L’auteur de l’article écrit que l’issue du vote a envoyé à Bruxelles un signal désagréable dans le contexte des tentatives de relancer l’élargissement de l’Union européenne. Dans le même temps, comme le souligne le texte, les Islandais n’ont pas voté pour l’isolement, n’ont pas rompu les traités et n’ont pas cherché à «  reprendre le contrôle  ».

Le secteur de la pêche s’est d’abord opposé à l’adhésion pleine et entière, alors qu’il représente 15 % du PIB de l’Islande et 40 % des recettes d’exportation. La campagne du «  non  » affirmait que l’adhésion à l’UE et à la politique commune de la pêche mettrait ce secteur en danger, comme cela s’était produit lors des «  guerres de la morue  » des années 1960-1970 avec le Royaume-Uni.

Le vote a également mis en évidence un écart notable entre Reykjavik, la capitale de l’Islande, et le reste de l’île. Les habitants de la capitale voyaient plus souvent dans l’adhésion une protection supplémentaire pour un pays géographiquement isolé, tandis que de nombreux pêcheurs et agriculteurs en dehors de la capitale ont voté contre.

La réaction officielle à Bruxelles a été réservée, mais certains responsables politiques ont reconnu la déception de l’UE. La politicienne française Marine Le Pen a déclaré que le résultat montre l’attrait d’une Europe de «  nations libres et souveraines  », tandis que le politicien britannique Nigel Farage, de Reform UK, a félicité les Islandais d’avoir «  préservé leur indépendance  ».

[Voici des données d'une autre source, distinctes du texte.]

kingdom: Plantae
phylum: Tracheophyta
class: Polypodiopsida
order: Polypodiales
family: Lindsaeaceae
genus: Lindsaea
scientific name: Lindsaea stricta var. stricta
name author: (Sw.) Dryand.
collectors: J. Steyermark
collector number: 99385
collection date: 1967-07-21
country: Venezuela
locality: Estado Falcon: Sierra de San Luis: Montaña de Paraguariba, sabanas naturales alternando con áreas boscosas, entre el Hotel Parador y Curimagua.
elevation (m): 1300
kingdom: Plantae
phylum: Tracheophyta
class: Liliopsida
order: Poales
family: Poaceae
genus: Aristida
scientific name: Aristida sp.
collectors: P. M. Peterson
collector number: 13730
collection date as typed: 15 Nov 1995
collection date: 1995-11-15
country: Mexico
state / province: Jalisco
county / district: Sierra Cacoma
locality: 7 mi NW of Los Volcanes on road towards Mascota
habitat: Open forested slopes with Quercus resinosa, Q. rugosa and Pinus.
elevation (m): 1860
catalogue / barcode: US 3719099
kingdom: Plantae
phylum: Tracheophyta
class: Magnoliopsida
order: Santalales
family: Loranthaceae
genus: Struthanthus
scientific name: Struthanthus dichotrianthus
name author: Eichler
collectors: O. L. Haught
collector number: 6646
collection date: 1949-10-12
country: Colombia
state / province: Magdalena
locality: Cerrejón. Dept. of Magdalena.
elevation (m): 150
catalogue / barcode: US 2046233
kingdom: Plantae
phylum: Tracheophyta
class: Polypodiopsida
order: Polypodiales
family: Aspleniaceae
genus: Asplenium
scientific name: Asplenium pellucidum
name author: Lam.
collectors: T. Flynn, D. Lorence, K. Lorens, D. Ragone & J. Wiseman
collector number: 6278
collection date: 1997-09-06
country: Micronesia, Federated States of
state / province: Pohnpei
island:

La députée européenne écologiste belge Saskia Bricmont a déclaré que «  l’Union européenne n’inspire plus les gens  », et le centriste français, député européen Sandro Gozi, a qualifié les résultats d’«  avertissement que l’Europe doit prendre au sérieux  ». L’auteur de l’article ajoute que même les discussions sur un rôle plus fort de l’UE dans le domaine de la sécurité n’ont pas convaincu une partie des électeurs, et que la clause de défense mutuelle n’a pas constitué un argument décisif.